Just look at the big predecessor for this generation of shows: Game of Thrones. That series’ cinematic ambition, tension-laden plots, and taste for brutality clearly live on. But why, really, did audiences adore Thrones? The top reasons were quip-slinging characters—Tyrion, Cersei, Jaime, Arya, Bronn, Brienne—and the ways they linked. The banter and shady glances these royals and rogues exchanged were not merely comic relief. Rather, they created the stakes that supercharged the show’s fantasy elements. As Thrones progressed, each battle, magic ritual, and disgusting torture scene had the potential to rewire the show’s underlying soap-opera-slash-sitcom.

A defender of the significantly less lovable House of the Dragon might argue that the show had to make compromises in order to meet its unique challenge: telling a story that unfolds over 19 years, with big time skips between episodes. But, as my colleague Shirley Li argued, Dragon still could’ve put a lot more effort into making its most pivotal relationship (between D’Arcy and Cooke’s characters) feel lively. Generally, the series just seemed uninterested in memorable dialogue or likable characters. The figure who was most like an antiheroic Jaime or Tyrion was the bad-boy Prince Daemon, but he communicates solely with cliché vulgarities and grimaces. In a telling scene from the first episode of Dragon, viewers caught the end of a punch line told by King Viserys: “So I said to him, ‘Well, I believe you might be looking up the wrong end.’” A stone-faced adviser then, in a non sequitur, launches into a grim exposition about war. The scene’s subtext: This is a world without delight.

Flashes of joy did exist in The Rings of Power, but they were rendered with the soft-focus simplicity that otherwise made the show a slog to watch. Whether zooming in on the jollily nomadic Harfoot people or the dully noble elves, the show’s attempts to build a web of personalities often amounted to draping a different costume on the same sort of character: someone obsessed with doing the right thing. The major exception was the dwarf lord Durin IV (played by Owain Arthur). Thunderously temperamental but tender, torn between suspicion of and loyalty to his best friend (one of those milquetoast elves), he is the sort of complex character that post-Thrones TV fantasy should provide in bulk.

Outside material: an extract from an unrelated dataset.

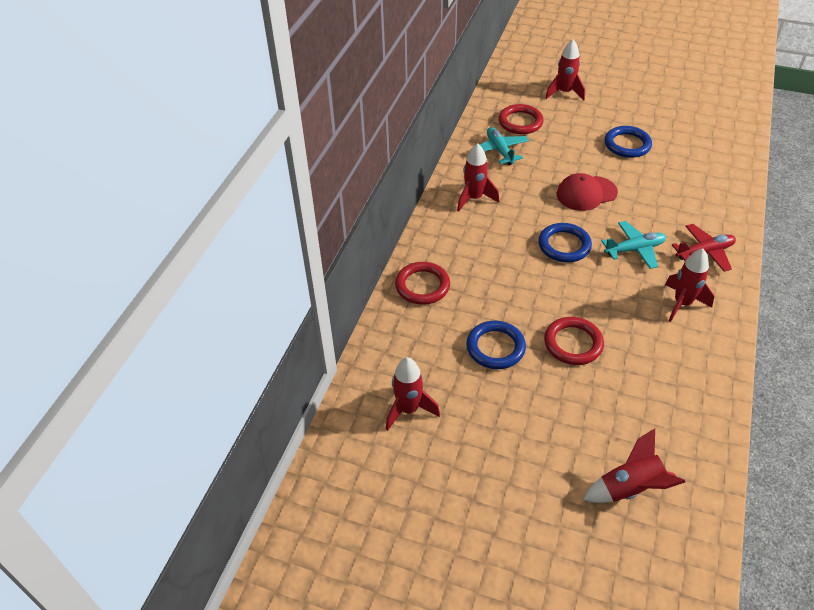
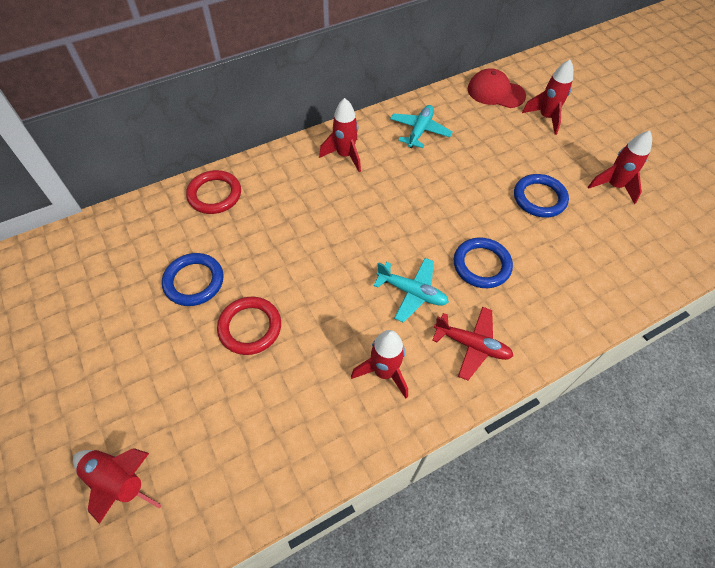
camera: 40 degrees right, 10 degrees up
(408, 409) = (79, 276): red rocket -> red rocket (614, 186)
(520, 122) = (470, 119): red ring -> none
(564, 245) = (359, 244): blue ring -> blue ring (481, 265)
(586, 193) = (440, 214): red cap -> red cap (495, 92)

Andor did end up with a few such characters, which helps explain why it has been praised as one of the best shows of the year. Yet all the deserved acclaim for the Star Wars spin-off’s 12-episode run shouldn’t downplay the fact that the early part of the series had a big problem: saminess. The creator, Tony Gilroy, wasn’t necessarily wrong to spend three episodes establishing the anxious mood on the working-class planet of Ferrix, whose people are chafing under tyranny. But did everyone on Ferrix need to speak solely in those urgent whispers I mentioned earlier? Even the adorable robot, B2EMO, is too stressed out for viewers to connect with.

Eventually, Andor expanded into a satisfying symphony of emotions and characters. And, ironically for a show about rebellion, that happened in large part because of the bad guys. In the show’s fourth episode, Gilroy brought viewers inside a high-level meeting of Imperial security officers, at which Major Partagaz (played by Anton Lesser) dispenses chastisements with passive-aggressive gentility. The flurry of grimaces, wiggling eyebrows, and coded insults that fly around the conference room is like a subtle fireworks show. From that moment, the bitter brew of Andor feels lighter and tastier, as if splashed with prosecco.

Why was this kind of fizziness so rare in the past year of fantasy TV? Perhaps it is simply because the human element is hard to pull off—harder, in some ways, than employing a team of effects artists to animate a dragon, or enlisting a composer to write a stern, string-laden score. Our present era of franchise-driven TV requires the industrialization of spectacle, but all the money in the galaxy can’t ensure crackling dialogue and convincing acting. The funny thing is that without a bit of goofiness, these supposedly mature fantasies undermine the credibility they’re chasing. A world where everyone’s frowning just feels fake.